**WHAT THE TASK ASKS:** All that should be output is the block of lines below from the line with "left shoulder: (431, 322)" to the line with "left back paw: (253, 430)", both included, exactly as written.

**RECORDS SHOWN:**
──────────────────────────────

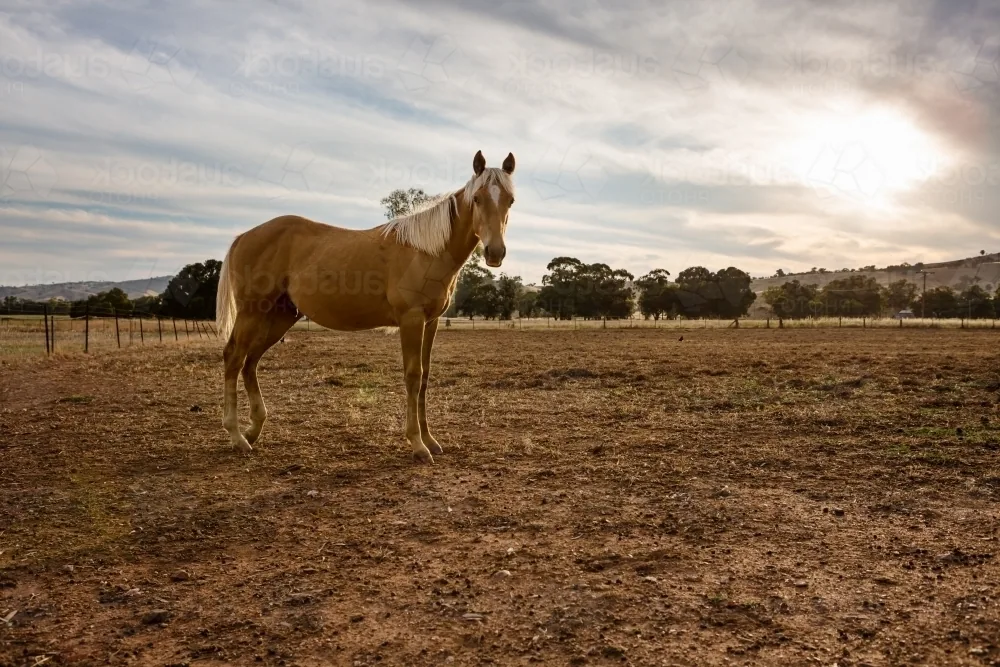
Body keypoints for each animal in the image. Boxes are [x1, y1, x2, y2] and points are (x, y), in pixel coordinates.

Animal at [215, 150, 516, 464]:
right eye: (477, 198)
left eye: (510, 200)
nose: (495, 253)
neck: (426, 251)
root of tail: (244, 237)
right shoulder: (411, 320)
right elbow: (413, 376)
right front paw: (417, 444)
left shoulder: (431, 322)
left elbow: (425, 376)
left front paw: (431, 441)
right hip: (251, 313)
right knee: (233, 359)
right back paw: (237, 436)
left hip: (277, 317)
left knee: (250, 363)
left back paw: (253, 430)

──────────────────────────────

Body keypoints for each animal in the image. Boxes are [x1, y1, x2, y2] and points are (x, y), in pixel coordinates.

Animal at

──────────────────────────────

**SOLUTION FOR THIS EXERCISE:**
left shoulder: (431, 322)
left elbow: (425, 376)
left front paw: (431, 441)
right hip: (251, 313)
right knee: (233, 359)
right back paw: (237, 436)
left hip: (277, 317)
left knee: (250, 363)
left back paw: (253, 430)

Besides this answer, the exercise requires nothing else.